Masking is an important part of the data flow pipeline for many organizations. Sometimes, due to things like government regulations or privacy concerns, it's necessary to hide protected data in test environments, so that this data is not seen by non-production users like developers, partners, customers, and so on. Examples of data that often need to be hidden include names, phone numbers, addresses, credit card details, insurance details, and more.

Materialized data maskingreplaces the original value. This means that the masked values can still be analyzed logically, even if the actual value isn't seen. For instance, say you have two columns listing staff names in 2 different tables, called 'Staff' and 'Managers'. Some employees are listed in both these tables; one such employee is 'Jane Smith'. In both tables, Jane Smith is masked as '12345abcde', meaning this employee can be analyzed logically from both tables.

To perform data masking, configure the Masking node on the relevant table; for all masked columns, the original string will be replaced by a random string of letters and numbers.

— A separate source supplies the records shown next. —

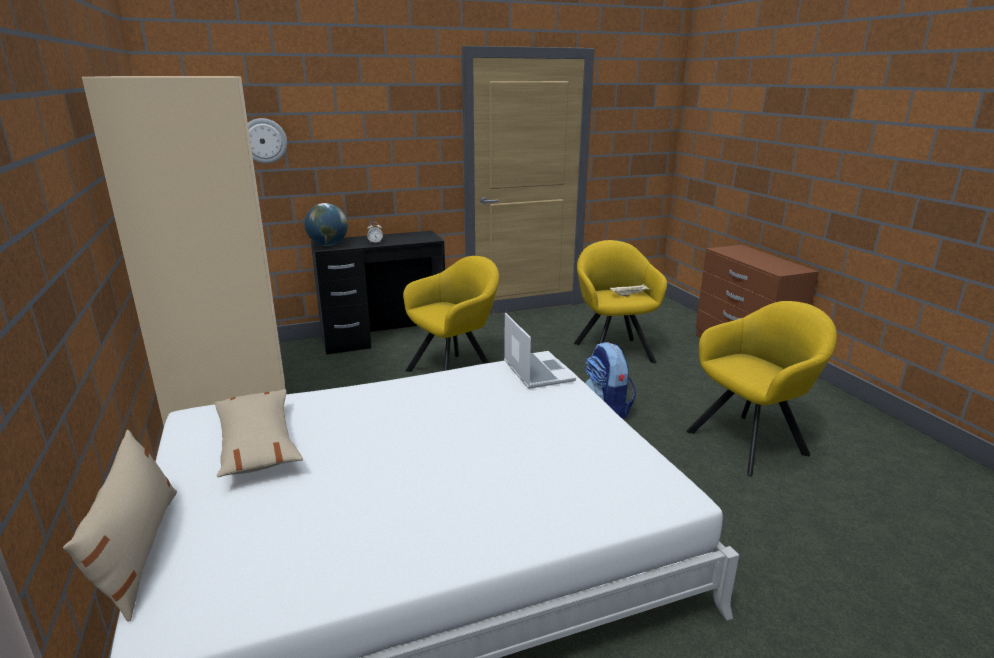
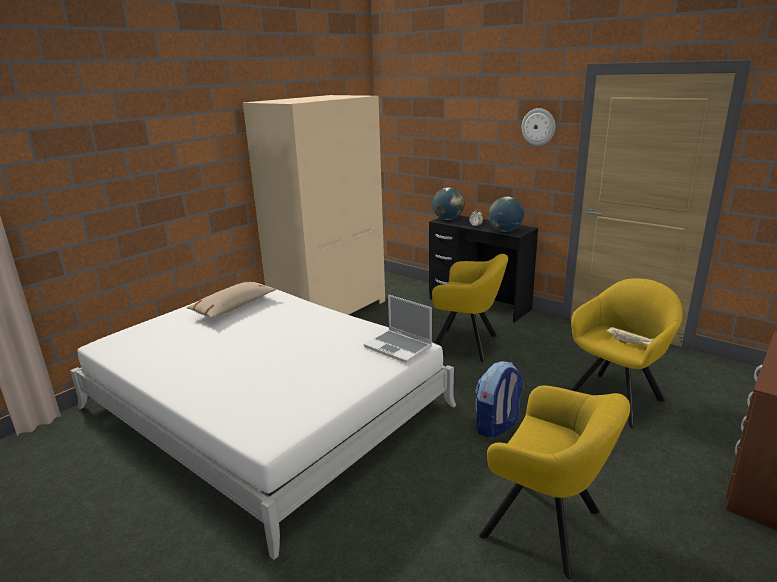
camera: 60 degrees right, 0 degrees up
(138, 551) = (144, 320): beige pillow -> none
(264, 140) = (431, 137): wall clock -> wall clock (538, 126)
(415, 239) = (505, 231): none -> globe
(536, 371) = (399, 347): laptop -> laptop turned 90 degrees clockwise

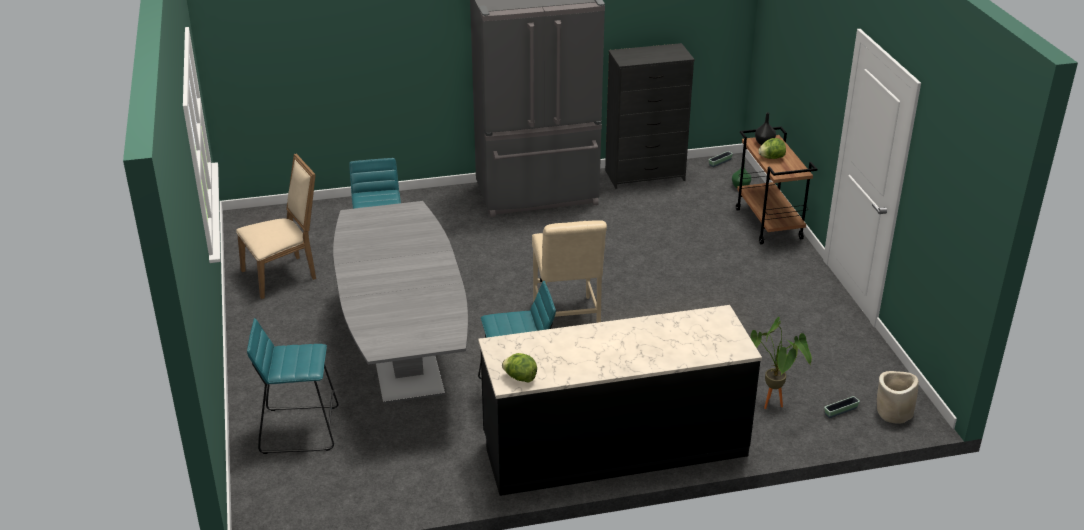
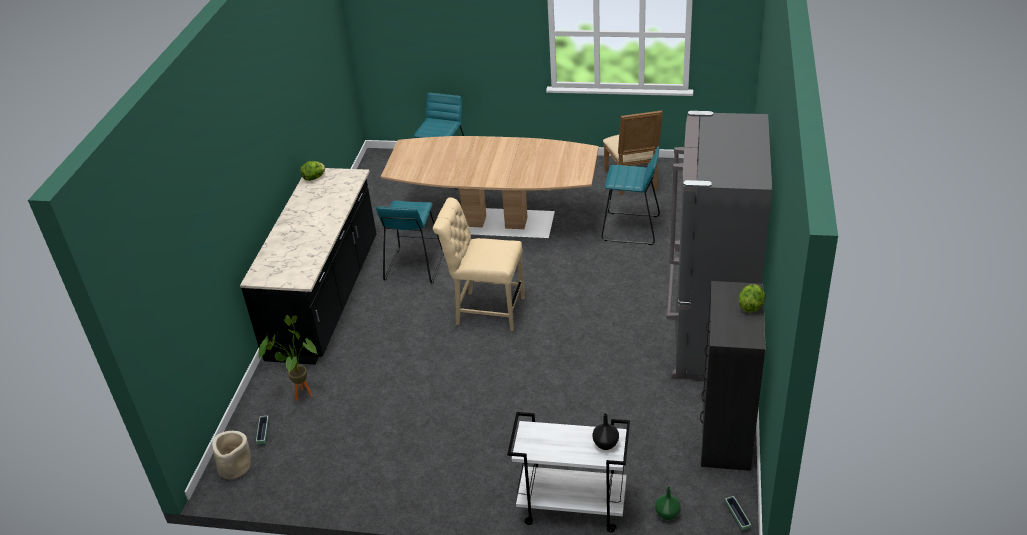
camera: 115 degrees right, 5 degrees up
(404, 354) = (496, 223): grey dining table -> brown dining table
(769, 224) = (571, 507): brown cart -> white cart
(771, 158) = (567, 437): lettuce -> lettuce (750, 306)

Tip: If you do not require materialized masking, but instead want to mask columns only when users with particular roles attempt to view them, you should apply Dynamic Data Masking.

Configure a Masking Node

Connect the Masking node to the Select node representing the relevant table. Go to the Properties panel and from the Masking Node window select the relevant columns form the drop-down list. Each row in the given column or columns is replaced with a random string.